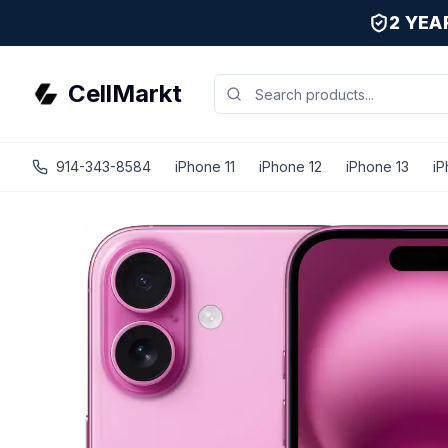
2 YE
CellMarkt
914-343-8584
iPhone 11
iPhone 12
iPhone 13
iP
iPhone 16 - Unlocked - Refurbished - Excellent / Pink / 12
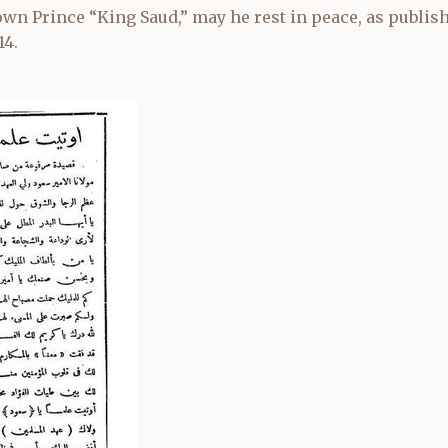
wn Prince “King Saud,” may he rest in peace, as publi
14.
○ ○ ○ ○
### WHAT THE TASK ASKS
Reproduce all lines above exactly. Leave the images out.

### RESPONSE
2 YE
CellMarkt
914-343-8584
iPhone 11
iPhone 12
iPhone 13
iP
iPhone 16 - Unlocked - Refurbished - Excellent / Pink / 12
wn Prince “King Saud,” may he rest in peace, as publi
14.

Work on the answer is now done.